Readers, the Hague Conference on Private International Law is hosting a conference on the use of IT in connection with the Hague Service Convention. The conference is the first in a planned series called “HCCH a|Bridged,” which are meant to be more informal than meetings of the Special Commission. The event will be held on December 11 at the Academy Building, on the grounds of the Peace Palace. I’ll be speaking on the first panel, titled “The Prism: The Tech Battle for e-Service.” It looks to be a useful and thought-provoking event! The HCCH is accepting registrations of interest here. Check it out!
I haven’t made any decisions about my presentation yet, but I may spend the next month or so noodling about technology and the Convention here on Letters Blogatory. There are a bunch of possibilities:
- Communications between Central Authorities and Applicants or Forwarding Authorities. How can a court or a litigant use technology to transmit a request for service to a foreign central authority? I haven’t devoted that much attention to this issue on the blog, though I wrote about it recently in response to a new paper noting the HCCH’s current efforts towards technical standards to improve communications with central authorities. Some central authorities already accept requests for service via electronic means.
- Trouble with Territoriality. One challenge in making use of electronic methods of service is the Convention’s strong focus on territoriality. We determine when the Convention applies by asking when there is occasion to transmit a summons abroad for service. We determine which foreign state is the relevant state by asking where the service is to be effected. But electronic methods of service are in strong tension with this notion. There are at least two ways of seeing this. First, we can delve into the technical details of what actually happens when we send emails. The technical details are complicated, but even abstracting away the technical stuff, the conceptual details are complicated, too. These problems exist whether we are talking about foreign central authorities making service of process under Article 5 or whether we are talking about litigants making service of process under, say, Article 10(a). Suppose I am suing someone who lives in Windsor, Ontario and I send a request to the Canadian central authority, and suppose that the central authority decides to serve the defendant via email (assuming that the service would meet the requirements of Canadian law—this is just a hypothetical). The defendant in Windsor drives across the bridge to Detroit to go to work, sits down at his desk, checks his email, and receives the summons. You see the problem. On a more technical level, suppose I am serving a defendant in France who used to live in America and uses a gmail.com account for personal email. I email the documents, which means that I send the message to my email server, which transmits them, perhaps through intermediaries, to the defendant’s email server, perhaps in the United States. There they will stay until the defendant, using a mail client software, retrieves them from the email server. Perhaps he retrieves them while in Germany. Where did I transmit the documents? Where were they served? Do we adopt a functional view, analogizing the situation to service by postal channels and ignoring the technical details about what is going on?
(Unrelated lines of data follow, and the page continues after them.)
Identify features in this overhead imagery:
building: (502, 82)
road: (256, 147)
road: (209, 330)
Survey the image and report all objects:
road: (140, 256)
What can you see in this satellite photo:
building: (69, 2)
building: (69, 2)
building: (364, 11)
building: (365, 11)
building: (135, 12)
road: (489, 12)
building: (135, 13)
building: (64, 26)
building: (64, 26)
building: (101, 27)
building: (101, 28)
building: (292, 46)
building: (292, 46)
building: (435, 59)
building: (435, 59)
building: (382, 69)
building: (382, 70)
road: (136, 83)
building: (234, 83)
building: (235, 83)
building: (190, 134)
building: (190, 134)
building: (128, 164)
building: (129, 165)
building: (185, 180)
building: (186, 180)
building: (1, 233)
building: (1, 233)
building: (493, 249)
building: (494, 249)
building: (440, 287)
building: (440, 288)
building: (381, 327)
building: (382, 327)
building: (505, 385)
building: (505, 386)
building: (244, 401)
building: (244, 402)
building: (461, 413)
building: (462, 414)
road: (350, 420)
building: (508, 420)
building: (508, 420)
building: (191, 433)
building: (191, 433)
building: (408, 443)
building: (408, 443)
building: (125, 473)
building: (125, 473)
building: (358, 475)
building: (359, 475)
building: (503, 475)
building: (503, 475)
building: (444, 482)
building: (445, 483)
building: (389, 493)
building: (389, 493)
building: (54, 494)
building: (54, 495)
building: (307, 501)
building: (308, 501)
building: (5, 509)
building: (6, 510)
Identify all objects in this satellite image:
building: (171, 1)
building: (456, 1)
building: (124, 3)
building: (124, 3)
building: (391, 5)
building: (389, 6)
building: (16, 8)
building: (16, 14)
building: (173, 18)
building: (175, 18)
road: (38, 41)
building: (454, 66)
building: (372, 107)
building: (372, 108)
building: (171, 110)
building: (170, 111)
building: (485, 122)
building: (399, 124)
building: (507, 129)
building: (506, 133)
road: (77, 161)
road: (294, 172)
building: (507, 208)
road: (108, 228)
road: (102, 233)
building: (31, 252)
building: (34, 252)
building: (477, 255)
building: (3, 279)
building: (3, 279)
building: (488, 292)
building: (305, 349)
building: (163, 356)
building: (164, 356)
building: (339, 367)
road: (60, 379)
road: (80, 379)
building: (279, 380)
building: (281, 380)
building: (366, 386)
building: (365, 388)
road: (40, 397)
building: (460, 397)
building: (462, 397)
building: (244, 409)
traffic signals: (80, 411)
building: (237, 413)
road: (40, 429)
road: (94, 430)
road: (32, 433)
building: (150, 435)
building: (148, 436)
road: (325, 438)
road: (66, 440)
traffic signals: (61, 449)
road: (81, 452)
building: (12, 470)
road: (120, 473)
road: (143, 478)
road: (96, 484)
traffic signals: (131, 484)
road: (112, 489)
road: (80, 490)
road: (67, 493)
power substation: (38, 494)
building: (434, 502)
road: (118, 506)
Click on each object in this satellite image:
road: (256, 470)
- Barriers in the Convention to Service By Electronic Means. In the United States, most litigants who want to use electronic methods of service want to avoid having to go through the foreign central authority. So let’s assume that the litigant just emails the document to the foreign defendant, and let’s ignore for the moment the problems of territoriality outlined above. Although there are too many American decisions approving this method of service in cases where the Convention applies, these decisions are clearly wrong, at least in the many states that have objected to service by postal channels. Everyone agrees that the Convention is exclusive, which means you need to find an article of the Convention that authorizes or at least permits the method of service you use. If the foreign state has objected to service under Article 10(a), I challenge anyone to find another article of the Convention that permits service by email. There isn’t one. The situation is a little more complicated in states that have not objected to service under Article 10(a), because then one can argue that service by email is service via the postal channel. That is dubious:
My view is that e-mail is permitted by Article 10(a) if the postal service of the sending state has an “e-post” service, as contemplated in Article 14 of the Universal Postal Convention. In the absence of such a service, it seems a stretch to me to say that if I use an ordinary commercial email service such as gmail, and I send you an email, I have sent it to you via the “postal channel.” …
This doesn’t mean I’m opposed to the idea of service by email. I simply don’t think the language of Article 10(a) in its current form [permits] it.
As you can see, there will be a lot to talk about at the December 11 event!